深度神经网络维度问题

Question

我的深度神经网络的维度存在问题，这会引发错误：

line 104, in linear_backward
dW = (dz @ a.T) * W * lambd / m
ValueError: operands could not be broadcast together with shapes (8,8) (8,32)

我似乎很清楚问题在于反向传播，但我找不到我的错误。 我提前为混乱的代码道歉，并且非常感谢任何帮助，因为我是一名高中生，周围没有任何帮助。

程序如下：

import matplotlib.pyplot as plt
from sklearn.datasets import load_breast_cancer
from sklearn.model_selection import train_test_split


# Neural Network Build

def sigmoid(Z):
    # activation function used to classify the output
    # range of the function is between 0 and 1.
    a = (1 + np.exp(-Z)) ** -1
    return a


def relu(Z):
    # activation function used in hidden layers

    A = np.maximum(0, Z)  # outputs Z if Z is positive, otherwise returns 0

    assert (A.shape == Z.shape) #stops program if this isn't true

    return A


def relu_back(dA, Z):
    # function finding the derivative of the relu function
    dZ = np.array(dA, copy=True)

    dZ[Z <= 0] = 0

    return dZ


def sigmoid_back(dA, Z):
    # function finding the derivative of the sigmoid function
    s = sigmoid(Z)

    dZ = dA * s * (1 - s)

    return dZ


def initialize_parameters(layer_dims):
    parameters = {}
    L = len(layer_dims)
    for layer in range(1, L):
        parameters["W" + str(layer)] = np.random.randn(layer_dims[layer], layer_dims[layer - 1]) * np.sqrt(
            2 / layer_dims[layer - 1])
        parameters["b" + str(layer)] = np.zeros((layer_dims[layer], 1))
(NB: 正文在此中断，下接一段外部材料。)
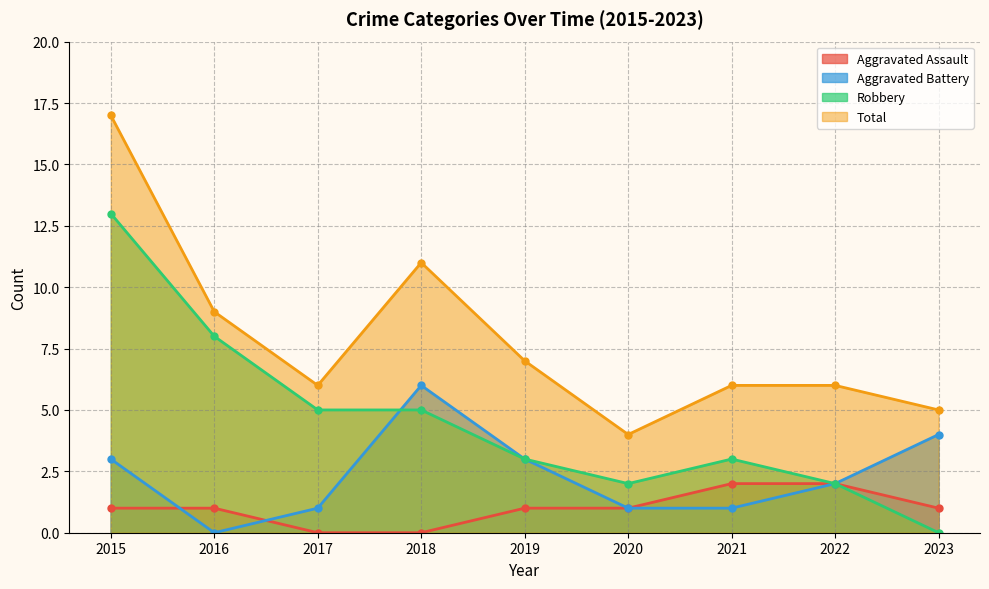

The Aggravated Assault series shows 1 at 2019. True or false?

True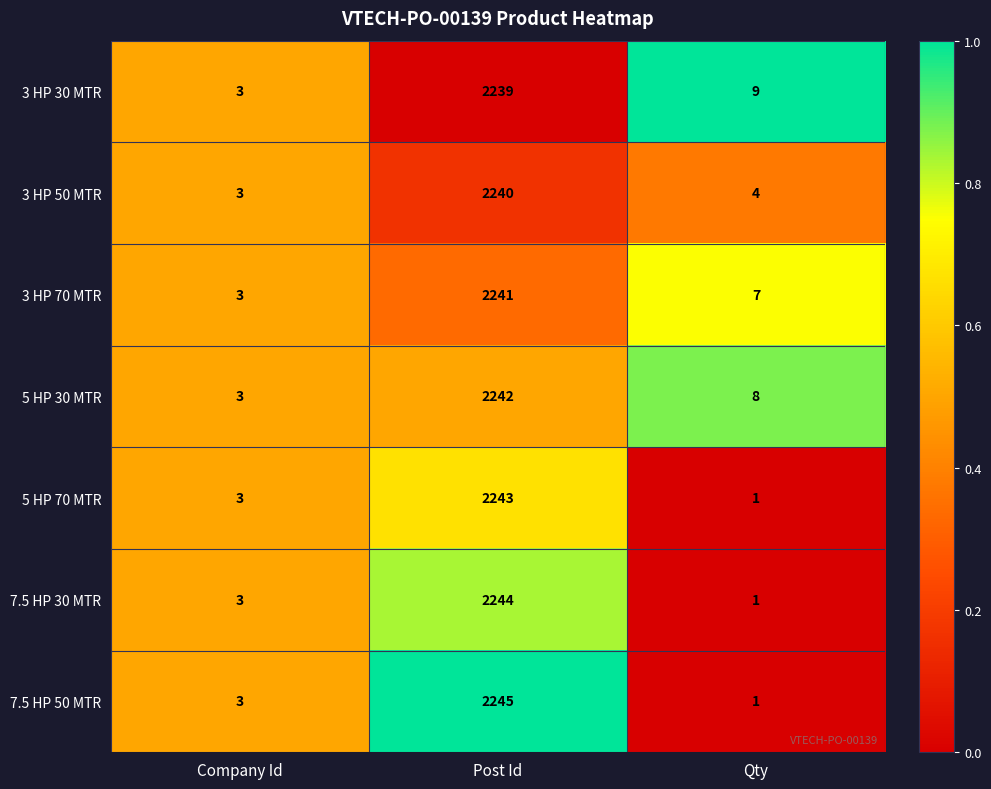

Reading left to right, list all the values displayed in this chart.

3 HP 30 MTR: Company Id=3	Post Id=2239	Qty=9
3 HP 50 MTR: Company Id=3	Post Id=2240	Qty=4
3 HP 70 MTR: Company Id=3	Post Id=2241	Qty=7
5 HP 30 MTR: Company Id=3	Post Id=2242	Qty=8
5 HP 70 MTR: Company Id=3	Post Id=2243	Qty=1
7.5 HP 30 MTR: Company Id=3	Post Id=2244	Qty=1
7.5 HP 50 MTR: Company Id=3	Post Id=2245	Qty=1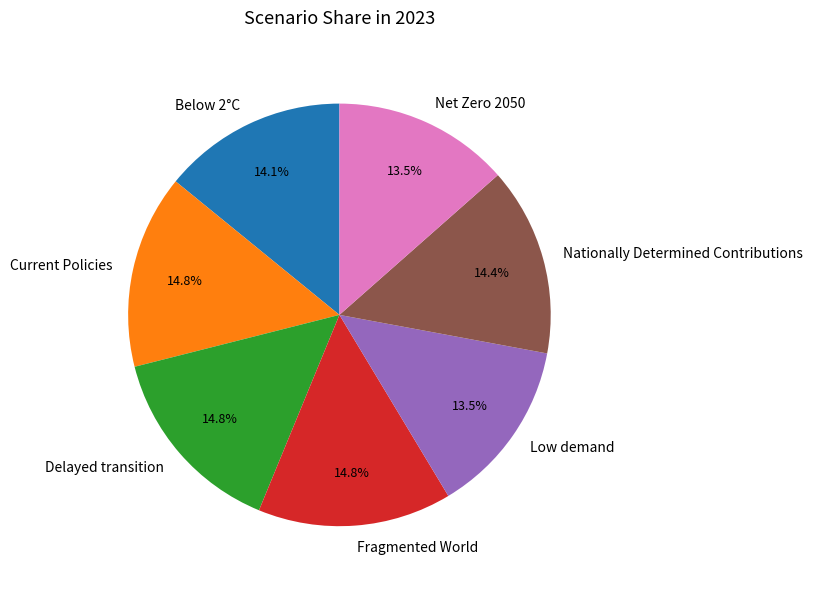

What percentage do Low demand and Current Policies together represent?

28.3%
        print(parameters["W" + str(layer)].shape)

        assert (parameters['W' + str(layer)].shape == (layer_dims[layer], layer_dims[layer - 1]))
        assert (parameters['b' + str(layer)].shape == (layer_dims[layer], 1))

    return parameters


def forward_prop(X, parameters):
    L = len(parameters) // 2

    forward_cache = {}

    forward_cache["z1"] = parameters["W1"] @ X + parameters["b1"]
    forward_cache["a1"] = relu(forward_cache["z1"])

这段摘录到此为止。